STUDY MATERIAL section start

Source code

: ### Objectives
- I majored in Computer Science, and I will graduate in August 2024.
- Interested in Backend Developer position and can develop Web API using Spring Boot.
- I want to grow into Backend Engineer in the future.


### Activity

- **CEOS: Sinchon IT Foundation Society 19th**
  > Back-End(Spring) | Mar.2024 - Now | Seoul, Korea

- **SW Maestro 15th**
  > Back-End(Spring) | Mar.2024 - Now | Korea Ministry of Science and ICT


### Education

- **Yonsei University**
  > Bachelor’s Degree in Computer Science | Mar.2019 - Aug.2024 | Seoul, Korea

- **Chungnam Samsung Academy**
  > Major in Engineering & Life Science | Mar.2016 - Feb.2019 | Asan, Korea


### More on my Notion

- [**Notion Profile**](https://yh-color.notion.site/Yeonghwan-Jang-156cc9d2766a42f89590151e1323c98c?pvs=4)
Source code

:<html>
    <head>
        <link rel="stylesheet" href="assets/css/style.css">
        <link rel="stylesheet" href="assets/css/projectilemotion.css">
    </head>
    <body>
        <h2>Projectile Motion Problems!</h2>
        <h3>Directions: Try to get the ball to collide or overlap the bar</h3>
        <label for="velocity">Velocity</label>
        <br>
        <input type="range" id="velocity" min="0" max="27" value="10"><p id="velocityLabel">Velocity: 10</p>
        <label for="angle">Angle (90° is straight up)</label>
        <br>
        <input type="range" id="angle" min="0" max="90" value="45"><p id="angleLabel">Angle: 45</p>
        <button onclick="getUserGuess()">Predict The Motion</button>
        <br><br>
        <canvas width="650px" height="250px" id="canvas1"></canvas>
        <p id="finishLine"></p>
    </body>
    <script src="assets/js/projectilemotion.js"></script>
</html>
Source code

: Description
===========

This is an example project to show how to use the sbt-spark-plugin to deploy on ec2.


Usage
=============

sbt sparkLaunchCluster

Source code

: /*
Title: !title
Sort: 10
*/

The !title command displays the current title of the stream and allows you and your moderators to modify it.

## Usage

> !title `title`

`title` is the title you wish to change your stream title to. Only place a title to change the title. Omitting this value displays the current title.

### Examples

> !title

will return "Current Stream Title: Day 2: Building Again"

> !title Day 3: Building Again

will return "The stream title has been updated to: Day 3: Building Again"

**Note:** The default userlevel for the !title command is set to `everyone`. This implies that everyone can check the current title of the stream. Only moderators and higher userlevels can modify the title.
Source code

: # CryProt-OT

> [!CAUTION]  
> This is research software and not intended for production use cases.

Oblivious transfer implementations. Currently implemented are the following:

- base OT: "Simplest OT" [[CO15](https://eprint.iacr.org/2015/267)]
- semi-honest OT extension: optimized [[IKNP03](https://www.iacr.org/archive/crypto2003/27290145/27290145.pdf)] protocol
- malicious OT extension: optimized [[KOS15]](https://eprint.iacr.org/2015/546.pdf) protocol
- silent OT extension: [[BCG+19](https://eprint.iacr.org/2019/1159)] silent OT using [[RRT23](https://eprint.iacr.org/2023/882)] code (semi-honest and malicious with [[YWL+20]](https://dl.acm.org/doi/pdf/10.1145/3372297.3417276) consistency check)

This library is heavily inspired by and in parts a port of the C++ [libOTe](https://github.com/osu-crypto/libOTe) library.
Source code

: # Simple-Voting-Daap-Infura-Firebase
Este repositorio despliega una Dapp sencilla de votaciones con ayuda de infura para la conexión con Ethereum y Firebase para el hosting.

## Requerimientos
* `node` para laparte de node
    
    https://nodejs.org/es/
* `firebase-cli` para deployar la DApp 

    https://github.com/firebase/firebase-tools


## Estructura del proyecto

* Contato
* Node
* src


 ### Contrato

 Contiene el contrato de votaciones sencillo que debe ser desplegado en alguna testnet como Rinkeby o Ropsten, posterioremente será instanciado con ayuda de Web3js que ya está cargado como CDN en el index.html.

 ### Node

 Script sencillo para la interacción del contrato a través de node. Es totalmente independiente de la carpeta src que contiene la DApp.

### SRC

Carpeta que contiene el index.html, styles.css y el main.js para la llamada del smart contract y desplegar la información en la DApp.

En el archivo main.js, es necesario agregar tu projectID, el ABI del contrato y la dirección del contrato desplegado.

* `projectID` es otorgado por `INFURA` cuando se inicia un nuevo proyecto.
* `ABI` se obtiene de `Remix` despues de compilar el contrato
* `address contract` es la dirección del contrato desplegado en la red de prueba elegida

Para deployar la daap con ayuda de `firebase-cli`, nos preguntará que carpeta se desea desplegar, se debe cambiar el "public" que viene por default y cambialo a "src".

STUDY MATERIAL section end

### WHAT IS EXPECTED:
Please count how many lines in the preceding records hold the word "iacr", then give only that number.

### OUTPUT:
4